On our final day in Nairobi we met Charles, our driver/guide for the morning and afternoon. He drove us to the Sheldrick Wildlife Trust - an orphanage for elephants (most whom lost their mothers to poachers) and a couple of rhinos. While hearing the stories of how these animals each became orphaned is heart-breaking, seeing how they interact with their “keepers” (who act as a substitute family) warmed my heart.
Next we visited the Giraffe Center - a sanctuary that is trying to save the lives of the Rothschild giraffes. They have a successful breeding program there and enjoyed “meeting” several of the residents!
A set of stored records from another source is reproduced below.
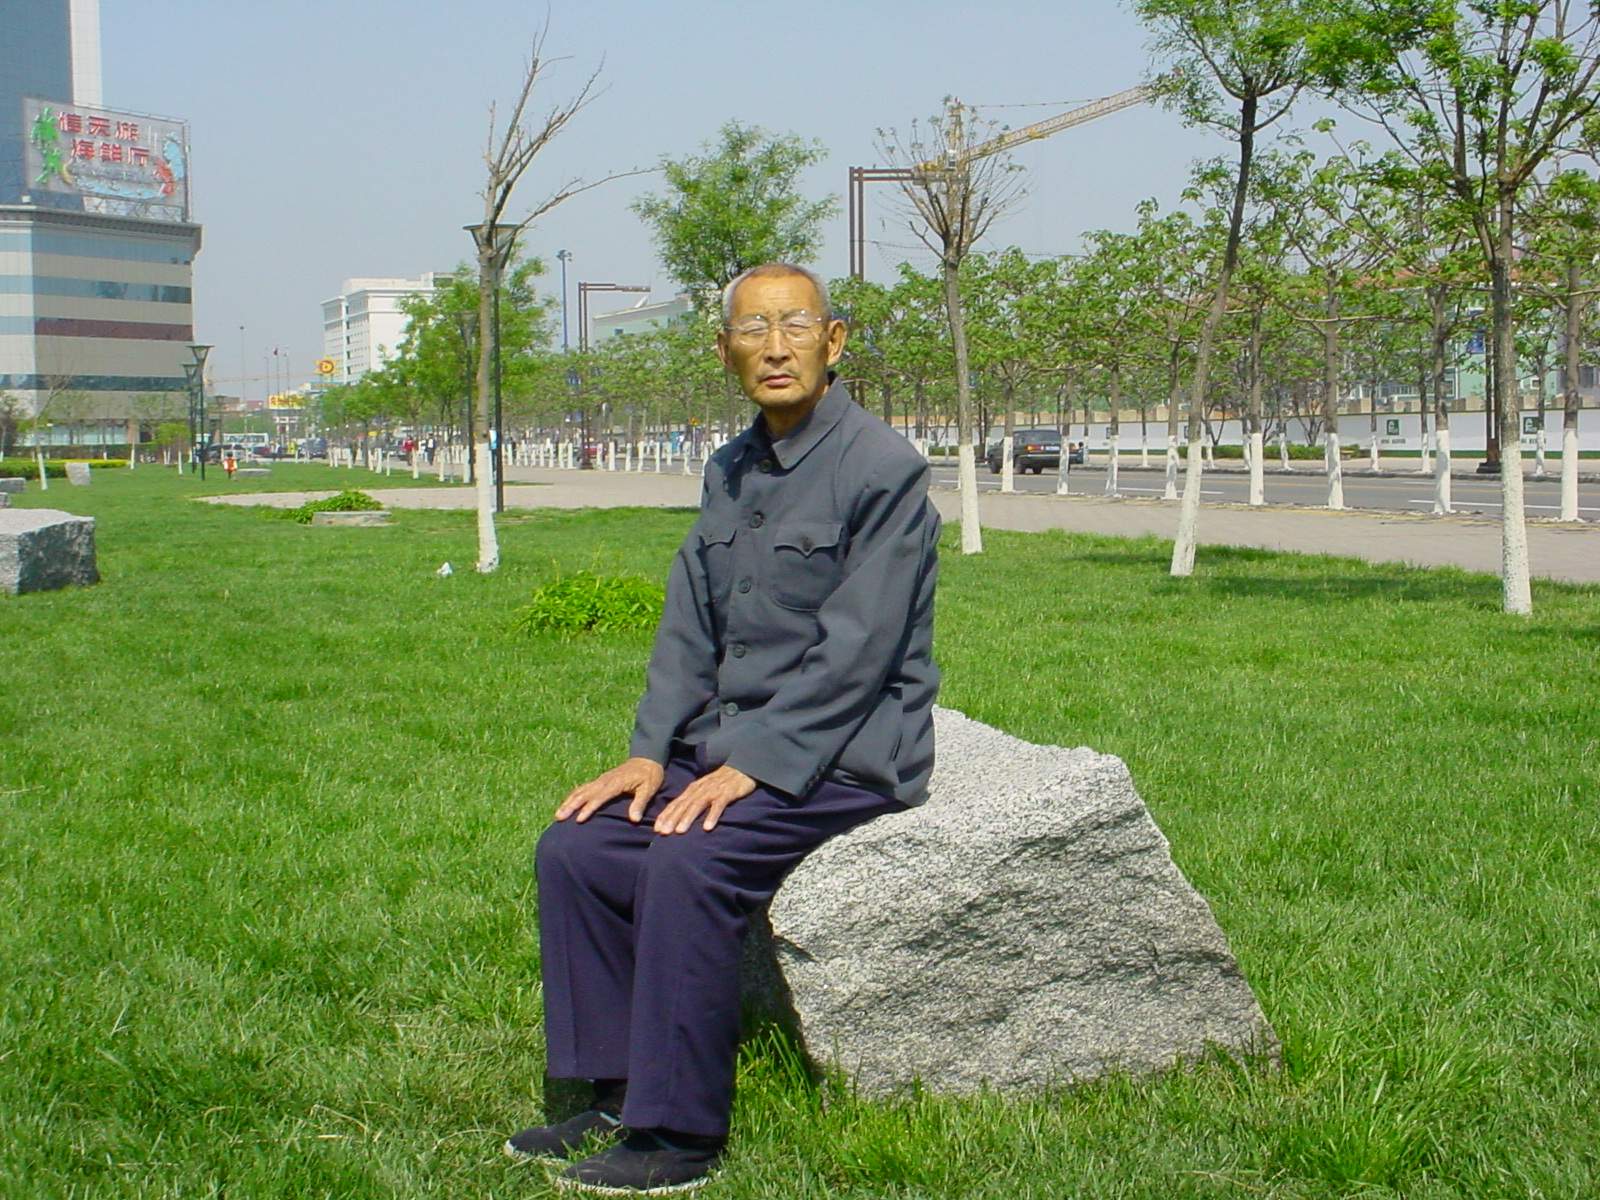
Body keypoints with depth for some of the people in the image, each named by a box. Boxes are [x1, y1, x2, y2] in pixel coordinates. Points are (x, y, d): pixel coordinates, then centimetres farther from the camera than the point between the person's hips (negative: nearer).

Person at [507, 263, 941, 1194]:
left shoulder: (883, 469, -13)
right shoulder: (731, 471, 12)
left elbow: (854, 653, -19)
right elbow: (689, 627, 12)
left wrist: (750, 768, -22)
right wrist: (650, 753, -1)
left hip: (847, 754, -8)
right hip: (730, 741, 8)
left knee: (688, 861, -29)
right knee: (576, 848, -5)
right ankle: (617, 1095, 4)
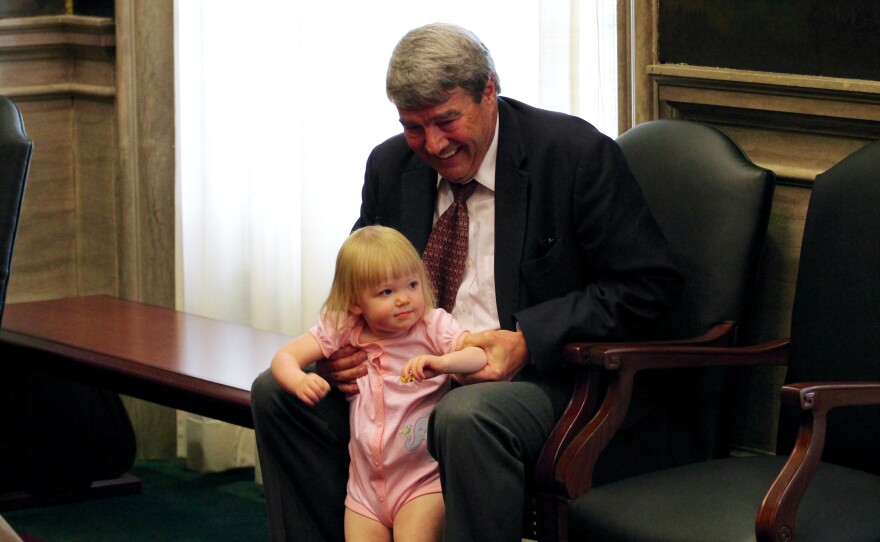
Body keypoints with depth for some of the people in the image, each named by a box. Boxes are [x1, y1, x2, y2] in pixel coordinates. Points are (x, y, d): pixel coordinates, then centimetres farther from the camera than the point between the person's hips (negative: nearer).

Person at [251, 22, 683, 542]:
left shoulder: (577, 153, -9)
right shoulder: (390, 166, 8)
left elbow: (650, 284, -10)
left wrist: (527, 341, -20)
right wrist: (340, 349, -4)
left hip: (538, 376, -6)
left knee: (466, 416, -39)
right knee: (278, 391, -13)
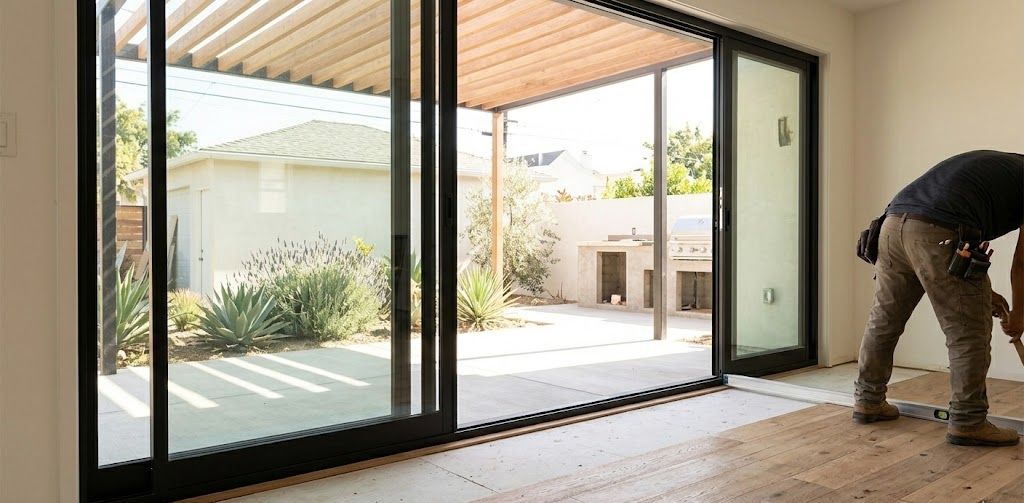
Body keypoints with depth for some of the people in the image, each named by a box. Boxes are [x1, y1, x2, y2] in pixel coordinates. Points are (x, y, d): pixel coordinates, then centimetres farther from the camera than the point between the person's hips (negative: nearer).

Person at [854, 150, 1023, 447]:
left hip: (894, 222, 8)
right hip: (937, 233, -8)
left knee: (883, 320, 17)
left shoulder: (996, 165, 36)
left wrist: (983, 293, 41)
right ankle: (967, 422, 13)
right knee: (969, 332, 5)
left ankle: (868, 401, 29)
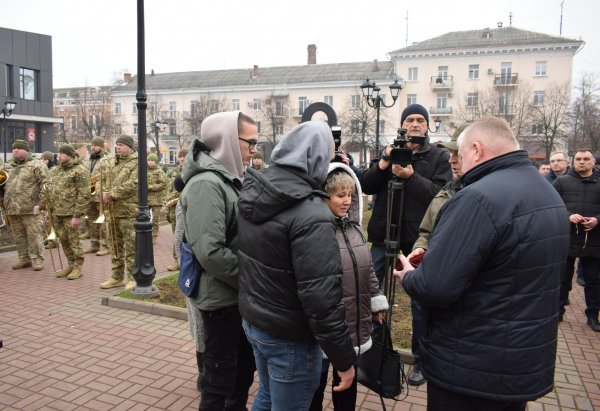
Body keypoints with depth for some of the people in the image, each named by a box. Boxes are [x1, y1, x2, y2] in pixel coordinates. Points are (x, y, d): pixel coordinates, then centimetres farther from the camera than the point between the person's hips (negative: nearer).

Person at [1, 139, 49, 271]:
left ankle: (37, 258, 6)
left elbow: (45, 184, -11)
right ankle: (24, 258, 22)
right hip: (12, 208, 7)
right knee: (18, 235, 12)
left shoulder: (36, 165, -4)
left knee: (34, 234, -2)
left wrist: (41, 203, -16)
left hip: (30, 208, -6)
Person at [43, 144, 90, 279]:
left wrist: (77, 215, -18)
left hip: (71, 213, -7)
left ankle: (77, 268, 12)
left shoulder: (79, 171, -11)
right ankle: (70, 265, 26)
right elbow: (49, 191, 20)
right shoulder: (55, 170, 13)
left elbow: (84, 195, -15)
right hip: (57, 213, 7)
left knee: (74, 240, 0)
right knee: (63, 240, 13)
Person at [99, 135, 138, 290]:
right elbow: (107, 181, 20)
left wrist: (111, 194, -18)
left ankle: (132, 277, 5)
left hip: (129, 212, -8)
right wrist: (104, 193, -1)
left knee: (131, 247, -4)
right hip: (113, 211, 8)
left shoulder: (136, 163, -8)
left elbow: (131, 184, -20)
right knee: (116, 246, 15)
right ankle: (117, 277, 25)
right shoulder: (115, 163, 18)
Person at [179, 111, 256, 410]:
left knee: (244, 366, 24)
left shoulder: (228, 177, 8)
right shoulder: (206, 183, -22)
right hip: (222, 297, -9)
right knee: (220, 378, 9)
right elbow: (210, 252, -29)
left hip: (239, 294, 9)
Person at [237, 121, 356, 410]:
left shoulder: (253, 193, -2)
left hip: (252, 320, 8)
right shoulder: (311, 214, -27)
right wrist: (344, 359, -17)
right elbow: (321, 297, -26)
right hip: (288, 336, -7)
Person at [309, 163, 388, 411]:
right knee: (316, 384, 14)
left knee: (348, 382, 22)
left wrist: (377, 302, 15)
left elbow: (367, 269, 14)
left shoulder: (353, 225, 6)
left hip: (355, 324, 7)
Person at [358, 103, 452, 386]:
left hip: (418, 238, -2)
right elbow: (365, 186, 0)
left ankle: (421, 360, 24)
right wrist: (383, 164, -15)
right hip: (383, 235, 3)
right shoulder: (389, 151, 8)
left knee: (420, 301, 8)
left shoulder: (439, 157, 1)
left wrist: (411, 176, -22)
Nearby was the home of Karen Blixen (who wrote “Out of Africa”) and we enjoyed a fascinating tour of her home. In addition to many original artifacts, were pieces of movie memorabilia. As we toured the home we watched as a lavish wedding reception was taking place on the grounds.
Afterwards we enjoyed a light bite to eat at the Coffee Garden and Restaurant (on the property.) I learned that some of this land was used as a coffee plantation during her life.
Our final stop of the day was at a Masai Market. Once again we were impressed by the beautiful craftsmanship of some of these pieces. Wood carvings, beaded boxes and bowls, and sculpted sandstone pieces seem to be the most popular items.
At the airport we had a few hours to kill but, luckily, it was a lot nicer than Rome’s airport. There was ample shopping (needed to get rid of every last shilling!) and enough food to eat and drink. We met a few interesting people while we waited. First an Angolan man tried to convince Meredith to sponsor him so he could come to America and get a job. We also met a young Englishman (college-aged) who was returning home after a month in Tanzania and Zambia on his own. We traded some of our funnier stories and it certainly made the time waiting pass more quickly.
Luckily our evening flight on Kenya Airways from Nairobi to London was relatively uneventful. Our flight home on Delta Airways from London to NYC was a little nuttier. Once again we were on a full flight and the flight attendants were a bit nasty to some of the passengers. It definitely makes you see why some foreigners say Americans can act “ugly.” The attendants were rude and it made many of the passengers uncomfortable. Once we landed we had to wait a VERY LONG TIME to get our luggage -- but once it did I headed straight home and tried desperately NOT to fall asleep so that I wouldn’t be too jet-lagged the next day.
So now I’ve been home a little less than two weeks. I must admit . . . I do miss Africa. Somehow seeing a deer grazing on the side of the road just doesn’t hold the same allure anymore!